下一刻,他低沉沙嘎的嗓音再度缓缓开口:“三年前我没有信任你……是我的错,可是失去你的这三年,已经是对我最大的惩罚,原谅我……好吗?让我们重新开始……”

南宫云歌的身体倏地一僵,当他在她耳边呢喃,承认自己的错误时,她的身子还是忍不住颤了一下,那一句重新开始,更是让她的大脑轰的一片空白。

感觉到怀中女人的僵硬,西门龙霆正想说话的时候,突闻外面传来敲门声,婢女的声音从门外传来:“三小姐,慕容太子来府里了,老爷让小姐去大堂。”

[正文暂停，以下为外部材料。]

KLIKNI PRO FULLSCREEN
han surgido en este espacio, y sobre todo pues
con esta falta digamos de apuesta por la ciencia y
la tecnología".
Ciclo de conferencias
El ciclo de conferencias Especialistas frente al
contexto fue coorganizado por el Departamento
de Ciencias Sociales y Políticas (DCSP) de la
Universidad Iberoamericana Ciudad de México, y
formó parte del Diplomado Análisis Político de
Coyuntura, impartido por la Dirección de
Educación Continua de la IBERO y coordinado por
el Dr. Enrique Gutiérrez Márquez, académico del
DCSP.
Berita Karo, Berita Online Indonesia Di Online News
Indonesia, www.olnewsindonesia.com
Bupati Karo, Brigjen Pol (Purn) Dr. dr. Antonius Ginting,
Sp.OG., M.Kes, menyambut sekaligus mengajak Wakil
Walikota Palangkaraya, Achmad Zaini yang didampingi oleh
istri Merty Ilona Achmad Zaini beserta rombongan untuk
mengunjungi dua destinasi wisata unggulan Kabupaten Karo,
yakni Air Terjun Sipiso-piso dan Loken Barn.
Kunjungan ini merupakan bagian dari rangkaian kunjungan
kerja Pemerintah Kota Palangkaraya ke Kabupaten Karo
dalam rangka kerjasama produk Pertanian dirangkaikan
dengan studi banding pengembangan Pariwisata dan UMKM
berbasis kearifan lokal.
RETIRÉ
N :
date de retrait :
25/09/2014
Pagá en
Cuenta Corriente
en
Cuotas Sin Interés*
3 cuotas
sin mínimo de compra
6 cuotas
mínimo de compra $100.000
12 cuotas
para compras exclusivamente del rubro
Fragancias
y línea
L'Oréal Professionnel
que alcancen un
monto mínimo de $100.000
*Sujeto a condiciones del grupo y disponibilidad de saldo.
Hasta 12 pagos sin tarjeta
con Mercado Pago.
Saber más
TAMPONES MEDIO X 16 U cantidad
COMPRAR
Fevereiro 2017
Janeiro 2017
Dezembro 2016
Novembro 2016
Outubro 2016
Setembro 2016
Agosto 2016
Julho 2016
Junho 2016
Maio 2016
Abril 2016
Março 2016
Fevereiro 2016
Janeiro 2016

西门龙霆深邃的鹰眸划过一抹诲暗,慕容太子?一想到这个男人,他整个身体的神经崩得紧紧的,大脑甚至划过一个更为大胆的假设,云歌诈死的事情,那位慕容太子是否从头到尾便是知情的,南宫煜华正是被他引入宫的,而且……

似乎一下子看破了其中玄机似的,西门龙霆的脸色倏地变得阴霾,低沉道:“你就呆在房间里休息,让我去会会他。”

南宫云歌冷冷的睨着他,一句话也未说,看着这男人急匆匆的穿戴整齐,那气势就像赶着去沙场似的,直至他一阵风似的消失在大门处,她才缓缓的起床开始穿戴,他还真是自以为是,她倒是想知道,他要以什么样的身份去会慕容太子?

南宫云歌从房间里出来,正巧遇见赫连思霁,她看见南宫云歌的时候,脸上划过一抹不自然神色,低低了润了润喉咙,朝她走了过来:“云歌姐姐,你和……皇上和好如初了吗?”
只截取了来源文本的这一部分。